1997 Chevrolet Cavalier
by Laura Heilig--Woman on Wheels
SEE ALSO: Chevrolet Buyer's Guide
Okay, so I admit it. I'm not the best shifter in the world. When you are used to driving an automatic every day, you get out of the habit. It may be the most economical way to buy a car, but shifting is definitely an art form. I have to admit though, I wish I would have had this Chevy Cavalier when I was learning how to drive a car, because it tells you when to shift. In fact, if I had to sum up my test drive of the Cavalier in two words, they would be: Starter Car.
Cavalier has been a staple of the Chevy line for many years, but up until the last few years it was not a nice looking car. This time Chevy did not sacrifice beauty for affordability. Cavalier is a very sleek looking car. I was surprised how many people approached me to ask about this car. Most of them thought it was a new sports car, not a compact. The deck lid spoiler, deluxe trunk trim, and body side moldings create an aerodynamic sporty look.
Where Cavalier loses its sport facade is when you look into the interior. Their choice for upholstery leaves a lot to be desired. The seats were decked in gray with red splotches all over them, a choice they call graphite sport cloth. I highly recommend you do not choose this upholstery and pay the extra money, whatever it is, to get a nicer looking interior. It looks like someone was murdered in it.
Driving this car was very pleasant. The seats are extremely comfortable for an economy car, unlike the Neon with its flat, contour-less seats. Cavalier also has great visibility through all of its windows. The armrests molded on the door were perfectly placed and added support on my long drives to work. For a two-door coupe, the back seat is very large and could quite conceivably fit three people comfortably. This seat also folds down to add to the already large trunk space.

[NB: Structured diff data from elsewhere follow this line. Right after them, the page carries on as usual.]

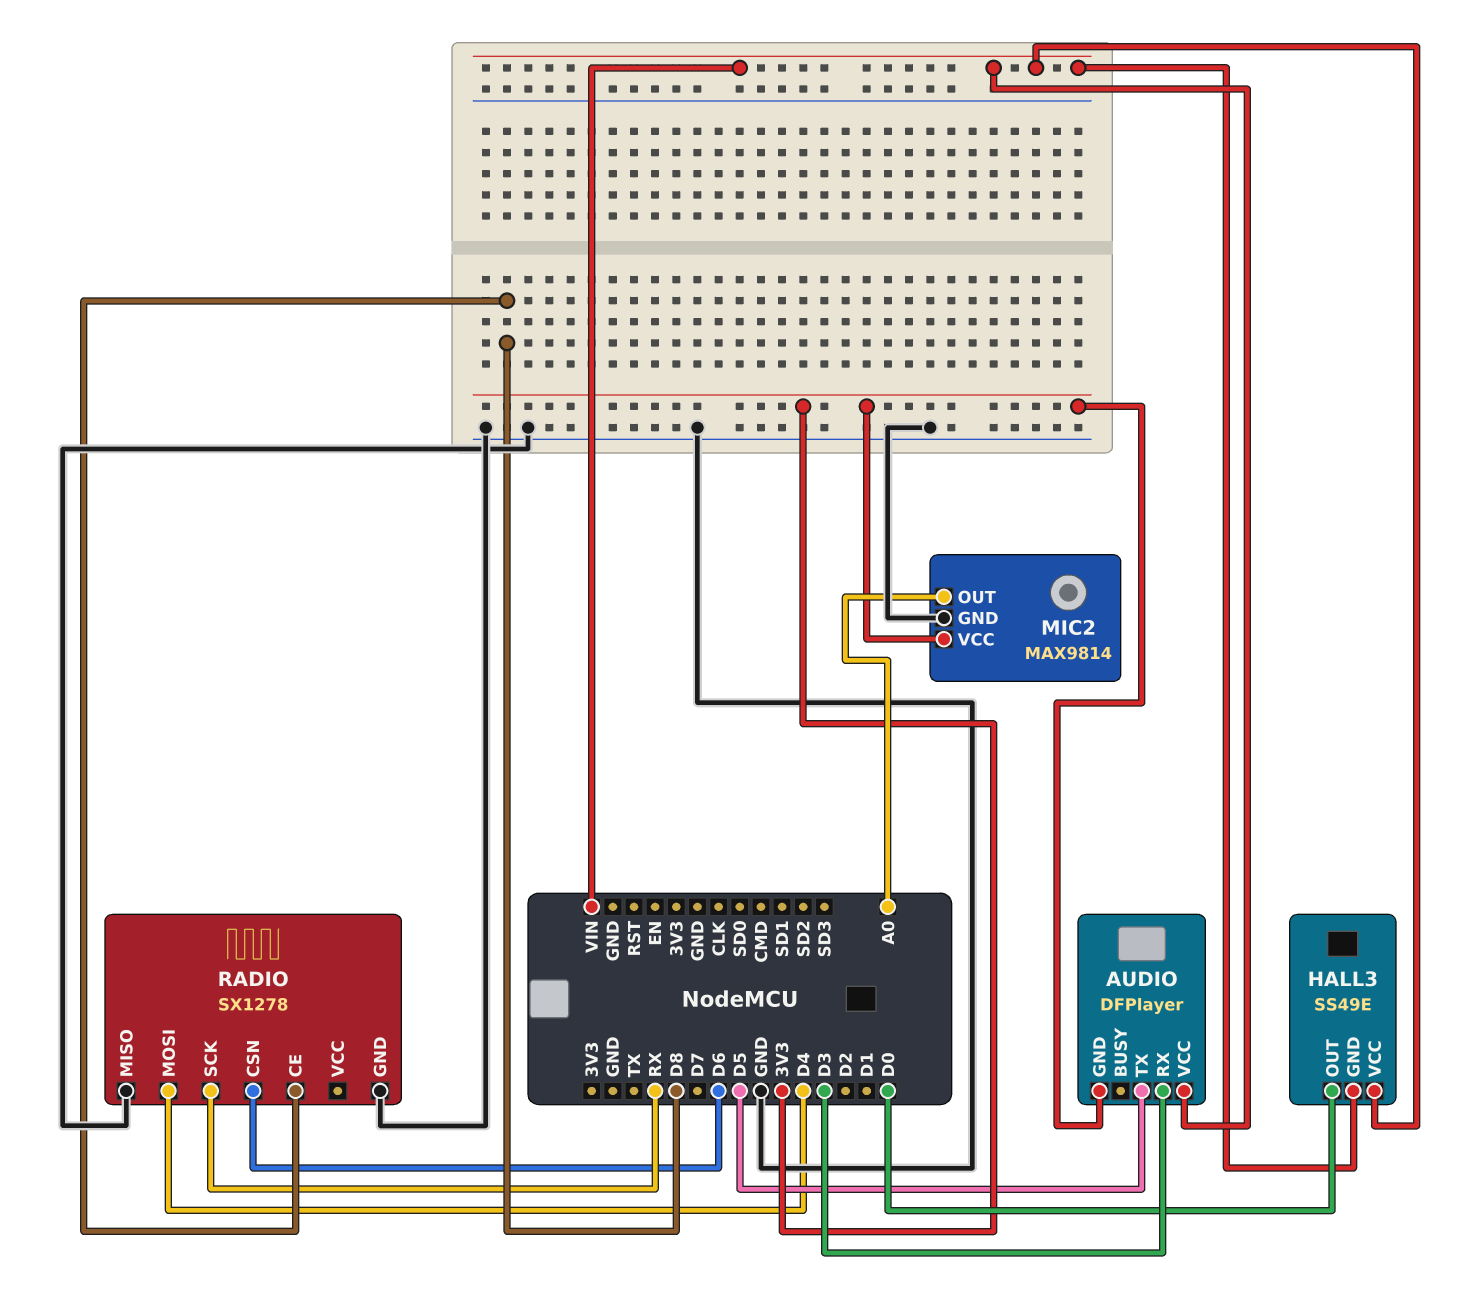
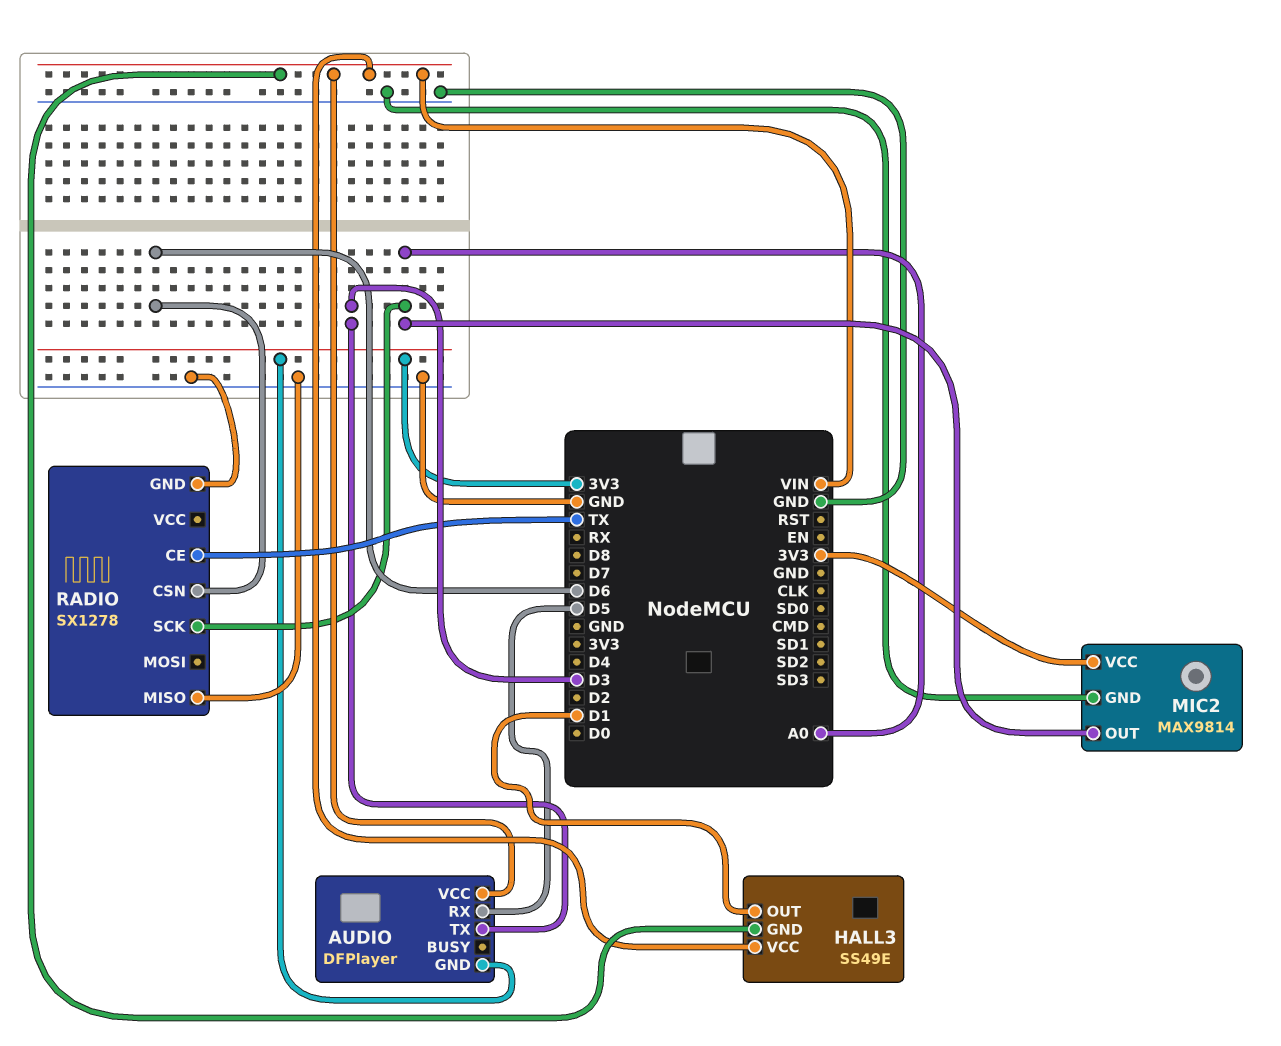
AUDIO pin RX: D3 -> D5
AUDIO pin TX: D5 -> D3
HALL3 pin OUT: D0 -> D1
RADIO pin CE: D8 -> TX
RADIO pin MOSI: D4 -> none
RADIO pin SCK: RX -> A0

Small cars are great because with their limited interior space, you can usually find everything very easily. Cavalier is no exception. The console is cleverly thought out to provide plenty of pockets for those extra driving accessories and a set of deep, stable cup holders. The stick shift is very small and takes some time getting used to, but I liked its ease of handling and shorter shifting movements. This Cavalier has two large mirrors on the passenger and driver visors and is equipped with a keyless remote. The lighter is very poorly placed under the steering wheel. For those of you who would consistently use the lighter for your phone, CD player, or radar detector, this feature is very inconvenient.
The Cavalier corners very well, due in part to its sport suspension and MacPherson struts. Chevy has also designed a very powerful 2.4-liter engine. The Z24 gets an average 33 mpg on the highway, 23 mpg in the city. The engine is sophisticated enough to want to run itself. In fact, a light on the dash goes on when the engine has hit 2100 rpm to let you know it is time to shift. For a beginning, five-speed manual transmission driver or someone concerned with optimum fuel economy, this feature is very helpful; however, for people who opt to shift at a higher rpm, this light soon becomes annoying. The engine also complains loudly if it is not running in a higher gear.
I enjoy guessing how much a car is while I am driving it, waiting until the last day to check the actual price. Compared to my estimates, most cars are way too overpriced for what they show me on the road. The Cavalier's price nailed my estimate almost perfectly. Starting at $14,500 and ranging to $16,300 with options, Cavalier is competitive in its class. Spending the extra money for the better option packages is well worth it for this car, but if this is your first car, you could probably live without the high performance engine, the power windows and locks, and the keyless remote.